What it means to belong
The ethnic minority groups of Kaduna mostly identify themselves as indigenous or the first comers and ancestral people. When conceived as such, they have a more durable connection to the land as the people whose ancestors were the first to establish themselves in the area.
I found that this sense of identification to the land is largely a reaction or response by the minority groups to their loss – perceived or real – of political and economic autonomy of their home.
The Fulani equally imagine themselves as indigenous citizens. They, however, insist they are a cosmopolitan-nomadic group who move and settle easily in places they find appealing. This identity is based on the idea that the land in southern Kaduna is a God-given resource to which no group can lay ownership claim.
The other ethnic groups reject this nomadic idea of belonging because it threatens their own sense of identity and rooted-ness as the “first people” of southern Kaduna.
On the whole, the crisis of belonging in Kaduna is a reflection of a deeper issue that is rooted in ethnic nationalism . And fuelled by contestation for power and control, and a struggle for ownership of a living space – or homeland – endowed with natural resources of fertile land, vibrant people and vegetation.
For the minority groups, it is a struggle to take back control of this “homeland” as a moral duty to themselves and posterity.
For the Fulani, it is a struggle for continued relevance and control of their power base and citizenship rights, not only in southern Kaduna but in other areas of the state and the federation. There is hardly any compromise in this endeavour as none of the groups is willing to leave the land for the other.
The way forward
The troubles between the different groups in Kaduna are not absolute and do not mean the groups are permanent enemies. There are many cases of positive intergroup interactions. To focus only on their conflicting relationship is to obscure the reality of intercommunal life in the area.

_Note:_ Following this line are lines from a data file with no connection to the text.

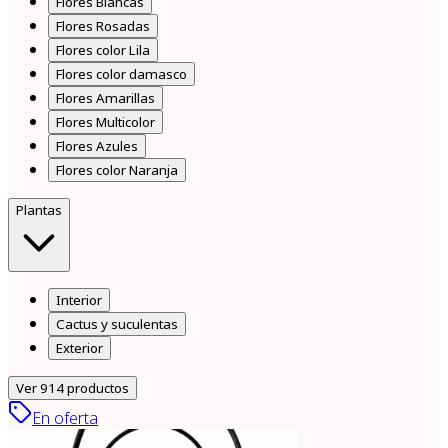
Flores Blancas
Flores Rosadas
Flores color Lila
Flores color damasco
Flores Amarillas
Flores Multicolor
Flores Azules
Flores color Naranja
Plantas
Interior
Cactus y suculentas
Exterior
Ver
914
productos
En oferta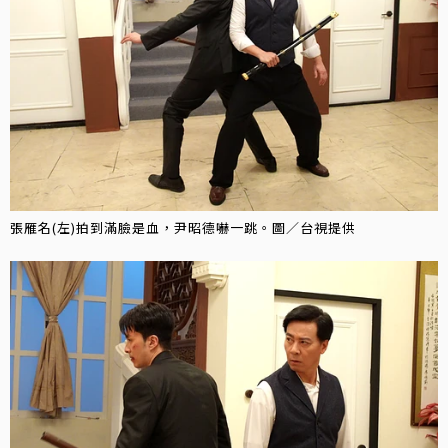
張雁名(左)拍到滿臉是血，尹昭德嚇一跳。圖／台視提供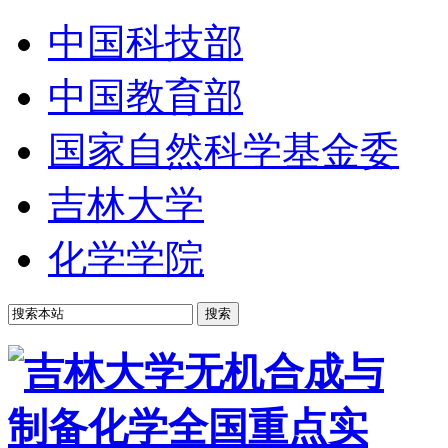
中国科技部
中国教育部
国家自然科学基金委
吉林大学
化学学院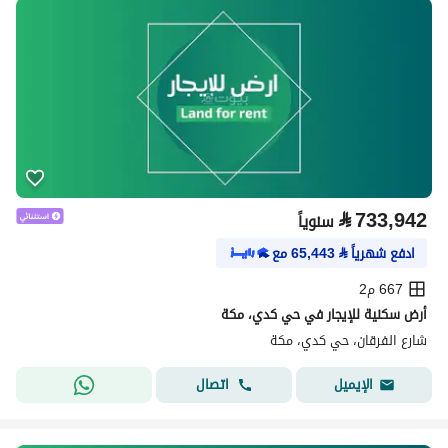
⃁
733,942
سنوياً
ادفع شهرياً
⃁
65,443
مع
667 م2
أرض سكنية للإيجار في حي كدي، مكة
شارع الفرقان، حي كدي، مكة
اتصال
الإيميل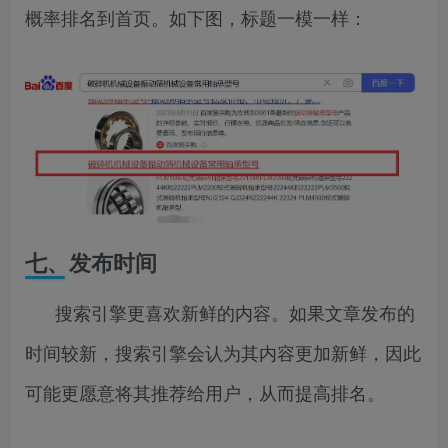
概率排名到首页。如下图，标题一模一样：
七、发布时间
搜索引擎更喜欢新鲜的内容。如果文章发布的
时间较新，搜索引擎会认为其内容更加新鲜，因此
可能更愿意将其推荐给用户，从而提高排名。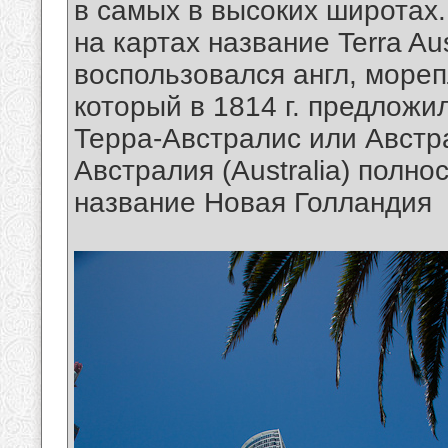
в самых в высоких широтах
на картах название Terra Au
воспользовался англ, море
который в 1814 г. предлож
Терра-Австралис или Австра
Австралия (Australia) полно
название Новая Голландия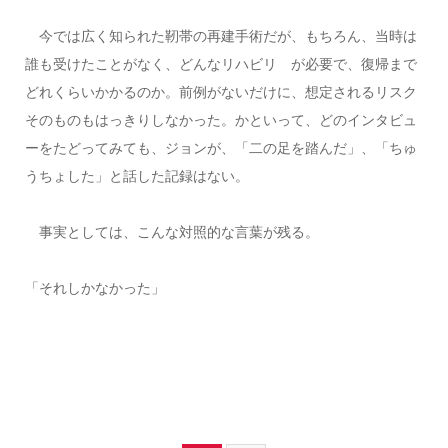
今では広く知られた靭帯の再建手術だが、もちろん、当時は
誰も受けたことがなく、どんなリハビリ が必要で、復帰まで
どれくらいかかるのか。前例がないだけに、想定されるリスク
そのものもはっきりしなかった。かといって、どのインタビュ
ーをたどってみても、ジョンが、「二の足を踏んだ」、「ちゅ
うちょした」と話した記録はない。
事実としては、こんな対照的な言葉が残る。
「それしかなかった」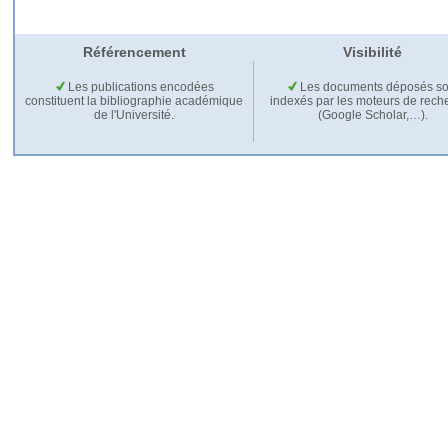
Référencement
Visibilité
Les publications encodées
Les documents déposés so
constituent la bibliographie académique
indexés par les moteurs de rech
de l'Université.
(Google Scholar,…).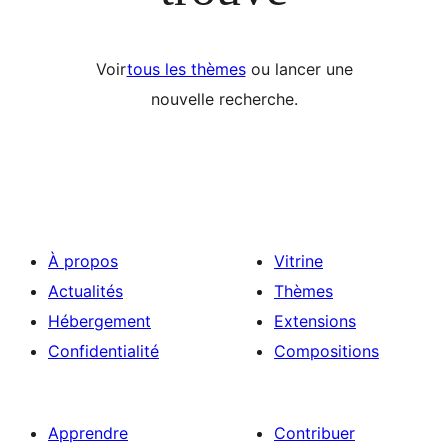
Voir
tous les thèmes
ou lancer une
nouvelle recherche.
À propos
Vitrine
Actualités
Thèmes
Hébergement
Extensions
Confidentialité
Compositions
Apprendre
Contribuer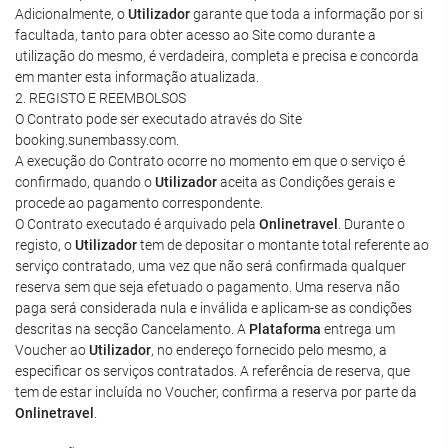
Adicionalmente, o
Utilizador
garante que toda a informação por si
facultada, tanto para obter acesso ao Site como durante a
utilização do mesmo, é verdadeira, completa e precisa e concorda
em manter esta informação atualizada.
2. REGISTO E REEMBOLSOS
O Contrato pode ser executado através do Site
booking.sunembassy.com.
A execução do Contrato ocorre no momento em que o serviço é
confirmado, quando o
Utilizador
aceita as Condições gerais e
procede ao pagamento correspondente.
O Contrato executado é arquivado pela
Onlinetravel
. Durante o
registo, o
Utilizador
tem de depositar o montante total referente ao
serviço contratado, uma vez que não será confirmada qualquer
reserva sem que seja efetuado o pagamento. Uma reserva não
paga será considerada nula e inválida e aplicam-se as condições
descritas na secção Cancelamento. A
Plataforma
entrega um
Voucher ao
Utilizador
, no endereço fornecido pelo mesmo, a
especificar os serviços contratados. A referência de reserva, que
tem de estar incluída no Voucher, confirma a reserva por parte da
Onlinetravel
.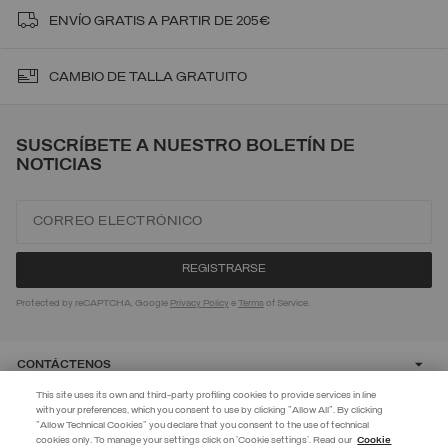
ENVÍO
GRATIS A PARTIR DE 205€
CAMBIO DE TALLA GRATUITO
SUSCRÍBETE A NUESTRO BOLETÍN DE
NOTICIAS
Protected by reCAPTCHA, Google
Privacy Policy
e
Terms
of Service.
CONTÁCTENOS
This site uses its own and third-party profiling cookies to provide services in line
with your preferences, which you consent to use by clicking "Allow All". By clicking
CUSTOMER CARE
"Allow Technical Cookies" you declare that you consent to the use of technical
EXTRA 10%
cookies only. To manage your settings click on 'Cookie settings'. Read our
Cookie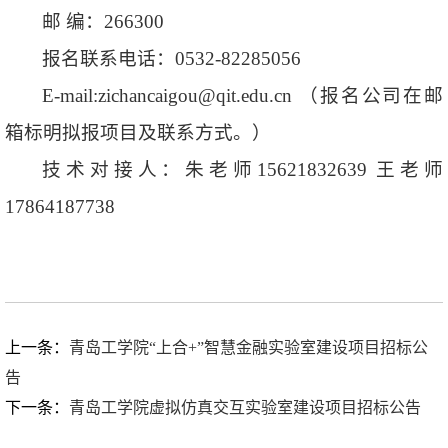
邮 编：266300
报名联系电话：0532-82285056
E-mail:zichancaigou@qit.edu.cn （报名公司在邮
箱标明拟报项目及联系方式。）
技术对接人：朱老师15621832639 王老师
17864187738
上一条：
青岛工学院“上合+”智慧金融实验室建设项目招标公
告
下一条：
青岛工学院虚拟仿真交互实验室建设项目招标公告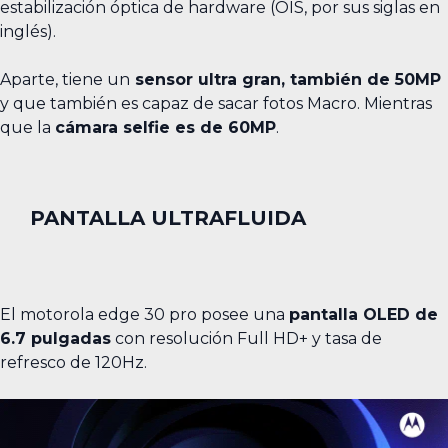
estabilización óptica de hardware (OIS, por sus siglas en
inglés).
Aparte, tiene un
sensor ultra gran, también de 50MP
y que también es capaz de sacar fotos Macro. Mientras
que la
cámara selfie es de 60MP
.
PANTALLA ULTRAFLUIDA
El motorola edge 30 pro posee una
pantalla OLED de
6.7 pulgadas
con resolución Full HD+ y tasa de
refresco de 120Hz.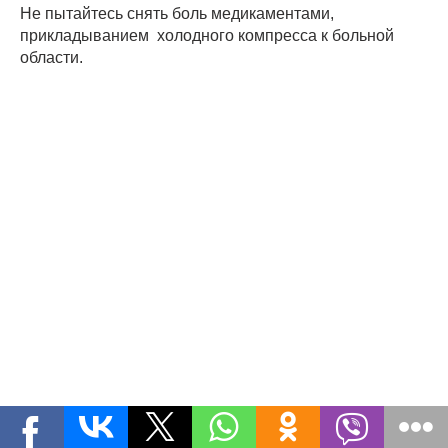
Не пытайтесь снять боль медикаментами,
прикладыванием холодного компресса к больной
области.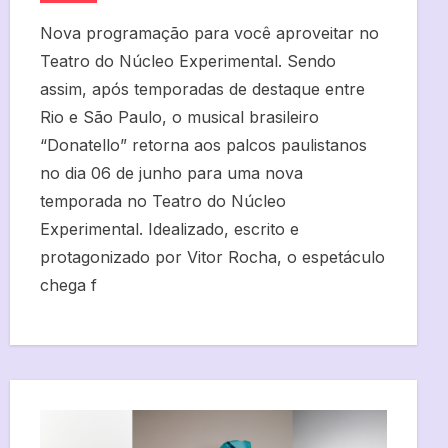
Nova programação para você aproveitar no
Teatro do Núcleo Experimental. Sendo
assim, após temporadas de destaque entre
Rio e São Paulo, o musical brasileiro
“Donatello” retorna aos palcos paulistanos
no dia 06 de junho para uma nova
temporada no Teatro do Núcleo
Experimental. Idealizado, escrito e
protagonizado por Vitor Rocha, o espetáculo
chega f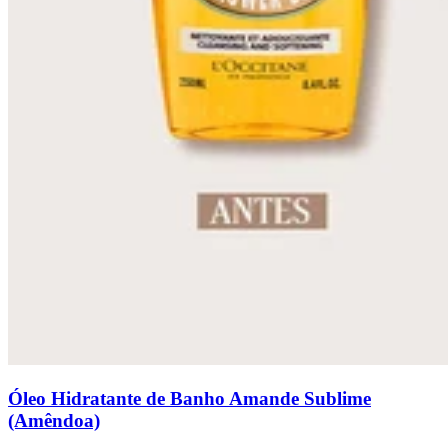
Óleo Hidratante de Banho Amande Sublime
(Amêndoa)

This history of intergroup coexistence and solidarity, as well as the people’s resilience and willingness to build their own peace, could provide an alternative to the ongoing crisis of belonging.
But the Kaduna state government also has a role to play. It must ensure equal representation of all groups in power. The government must also respect the sovereignty and territorial integrity of the different communities in the area. It must allow them the rights to choose their own leaders and govern their chiefdoms, free from excessive state intrusion. And the state must engage – rather than suppress – demands for a just social order.
The prospects for enduring peace will also depend on the attitudes that groups adopt to finding peace. They cannot enter talks unless they are respectful and inclusive. They cannot negotiate based on first-comer or ethnic status, religious identity or colonial leverage, but on the value and dignity of people as legitimate entities in and of themselves.